You paly a game with your friend Alice where you bet on the outcome of a coin toss. The coin has been provided by Alice. You think there is a 50% chance that she would have provided an unfair coin. If the coin is unfair then you believe that the probability that it will turn up heads is uniform in [0, 1].
The question is that,
1: You toss the coin and it comes up head. What is the probability that the coin is fair?
2: You toss the coin for the second time and it comes up head again. Now, what is the probability that the coin is fair?
For me, I solve this problem through this way,
P(fair|data) = $\frac{P(data|fair)P(fair)}{P(data|fair)P(fair)+P(data|unfair)P(unfair)}$
Where I know that P(fair)=0.5, P(data|fair)=$p^1(1-p)^0$=$p=0.5$ (as fair means P(head)=0.5=p), P(unfair)=0.5,
So, the previous equation can be substitued as,
P(fair|data) = $\frac{0.5*0.5}{0.5*0.5+P(data|unfair)*0.5}$
My question is how to express the term of P(data|unfair)?
Thanks.
Best Answer
Part 1: if the coin is fair, it comes up $H$ with probability $\frac 12$. If it is unfair then it comes up $H$ with probability $$\int_0^1 pdp=\frac 12$$. Thus the two cases are symmetric and the answer is $\boxed {\frac 12}$.

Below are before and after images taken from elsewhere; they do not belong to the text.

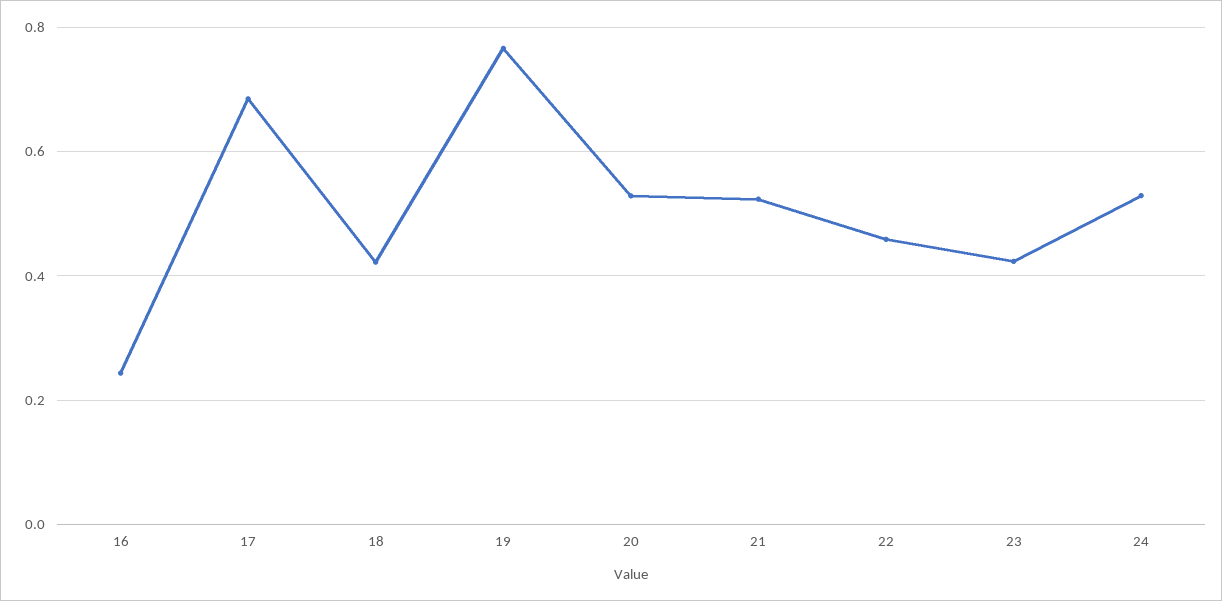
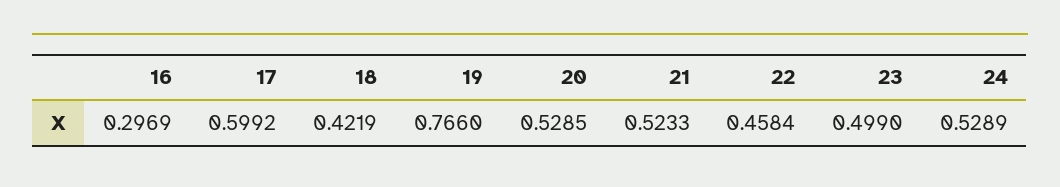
16: 0.24 -> 0.2969
17: 0.68 -> 0.5992
23: 0.42 -> 0.499

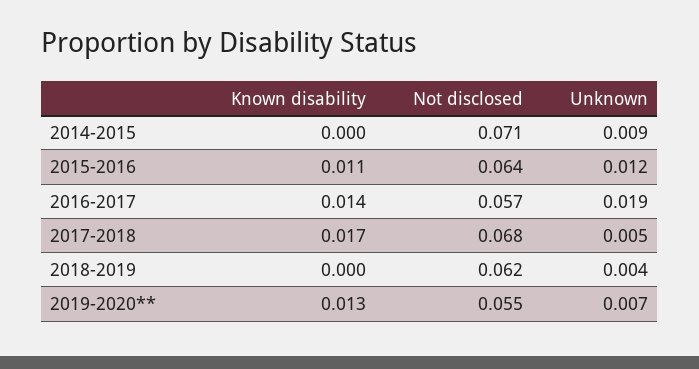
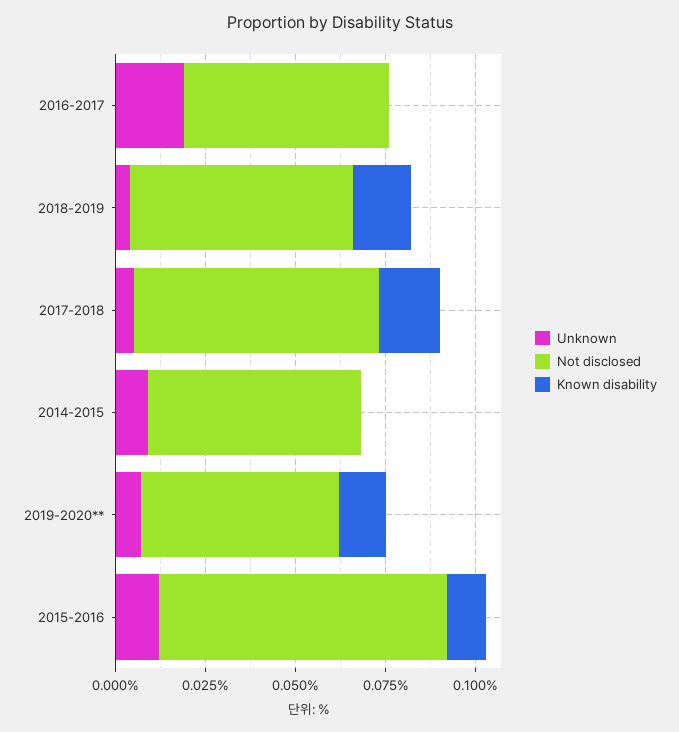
Not disclosed, 2014-2015: 0.071 -> 0.06
Not disclosed, 2015-2016: 0.064 -> 0.08
Known disability, 2016-2017: 0.014 -> 0
Known disability, 2018-2019: 0 -> 0.015

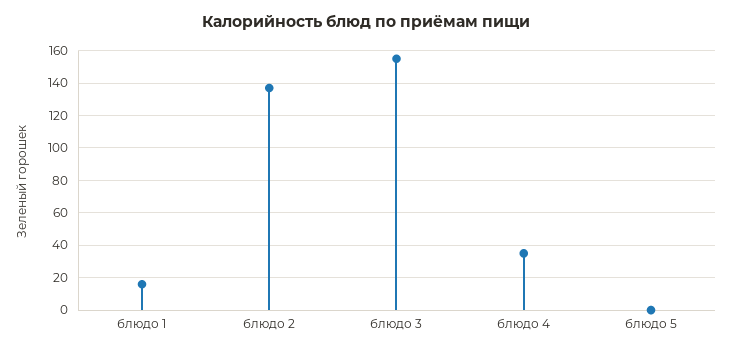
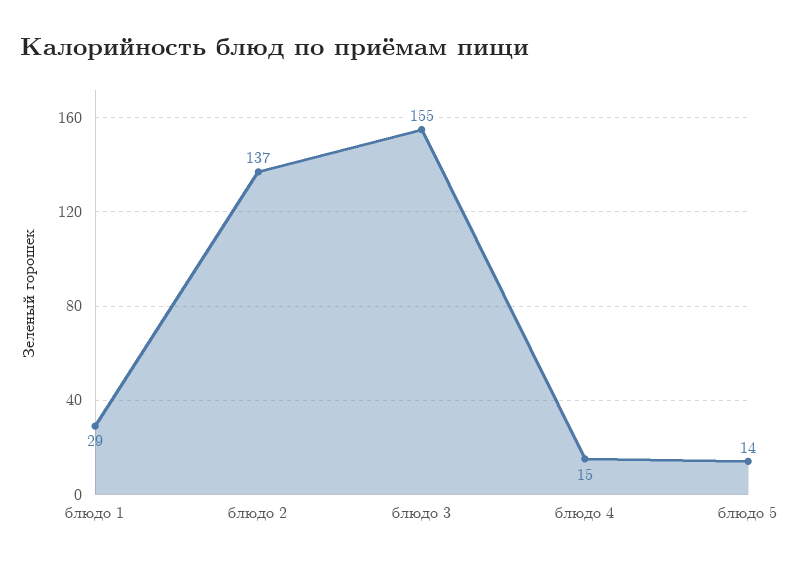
блюдо 1: 15 -> 29
блюдо 4: 35 -> 15
блюдо 5: 0 -> 14

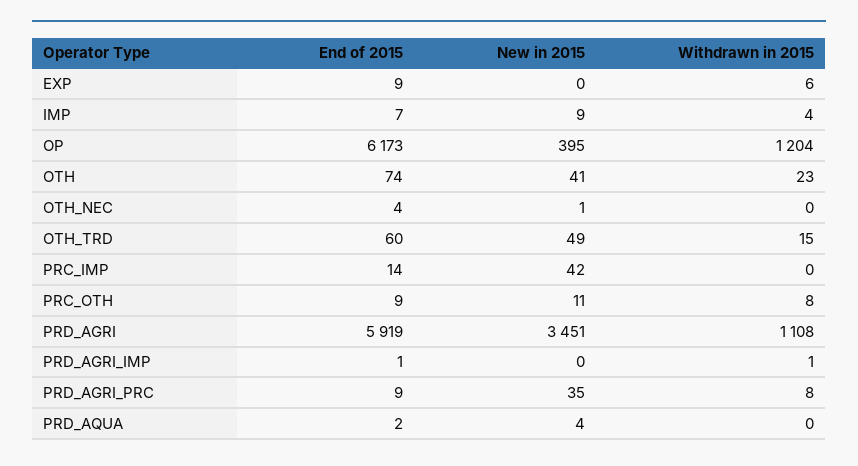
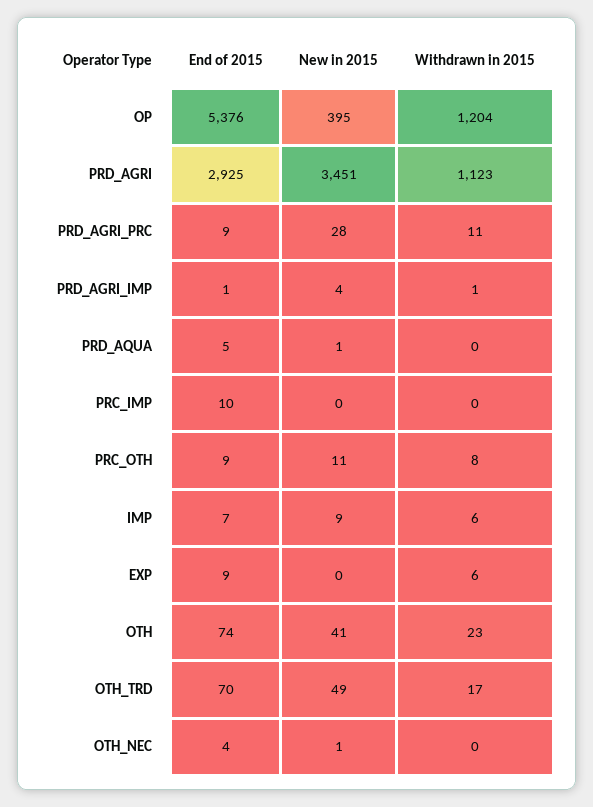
Withdrawn in 2015, IMP: 4 -> 6
End of 2015, OP: 6173 -> 5376
End of 2015, OTH_TRD: 60 -> 70
Withdrawn in 2015, OTH_TRD: 15 -> 17
End of 2015, PRC_IMP: 14 -> 10
New in 2015, PRC_IMP: 42 -> 0
End of 2015, PRD_AGRI: 5919 -> 2925
Withdrawn in 2015, PRD_AGRI: 1108 -> 1123
New in 2015, PRD_AGRI_IMP: 0 -> 4
New in 2015, PRD_AGRI_PRC: 35 -> 28
Withdrawn in 2015, PRD_AGRI_PRC: 8 -> 11
End of 2015, PRD_AQUA: 2 -> 5
New in 2015, PRD_AQUA: 4 -> 1

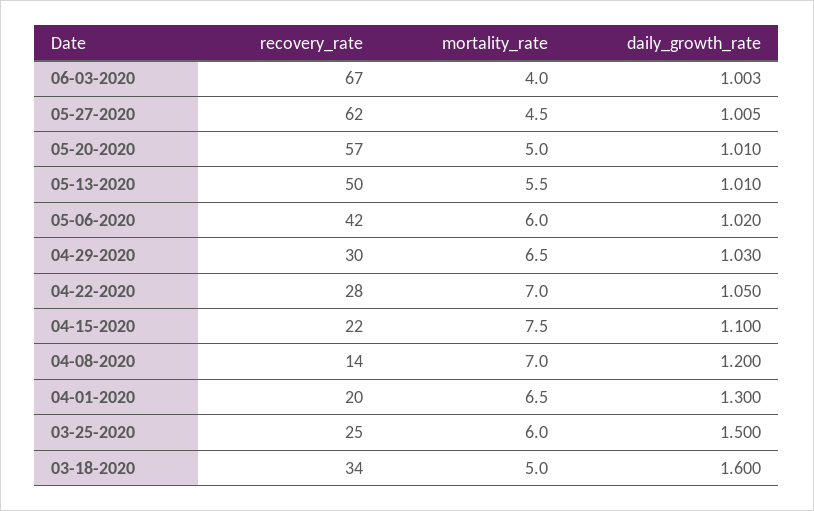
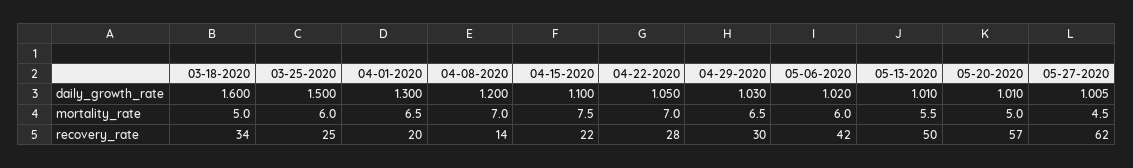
recovery_rate, 06-03-2020: 67 -> none
mortality_rate, 06-03-2020: 4 -> none
daily_growth_rate, 06-03-2020: 1.003 -> none

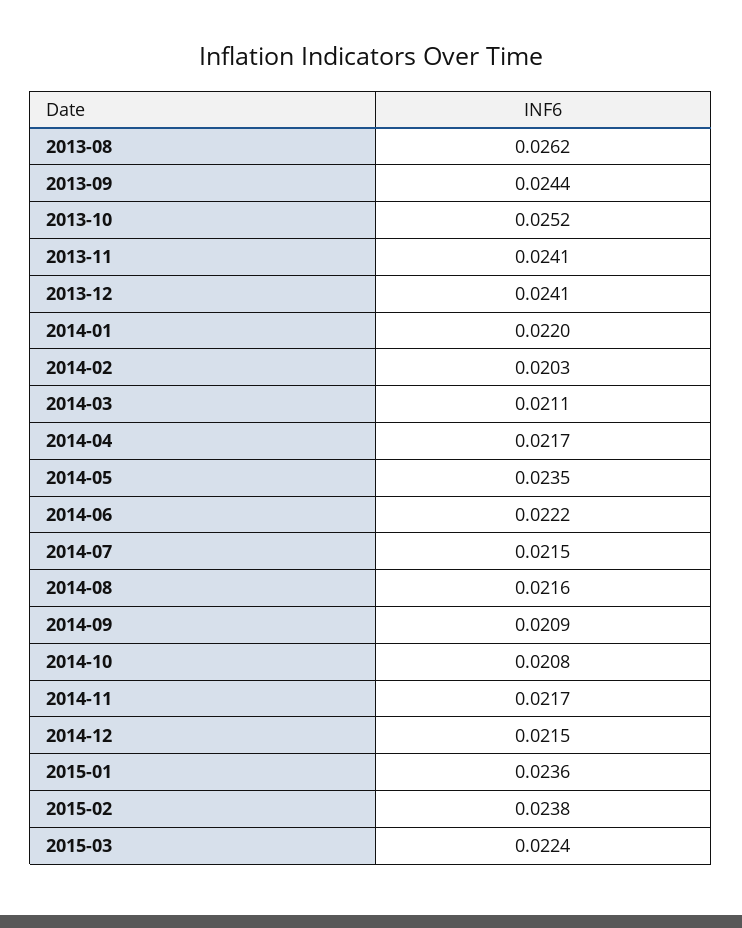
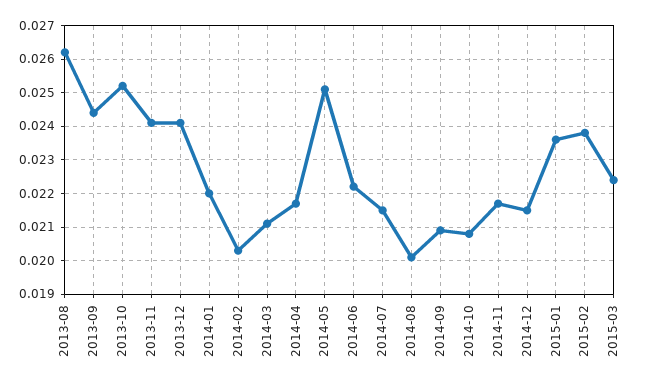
2014-05: 0.0235 -> 0.025
2014-08: 0.0216 -> 0.02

Part II. Now the probability that the unfair coin comes up $HH$ is $$\int_0^1 p^2dp=\frac 13$$ While the fair coin of course comes up $HH$ with probability $\frac 14$. Thus we apply Bayes to get $$\frac {\frac 12 \times \frac 14}{\frac 12 \times \frac 13+\frac 12 \times \frac 14}=\boxed {\frac 37}$$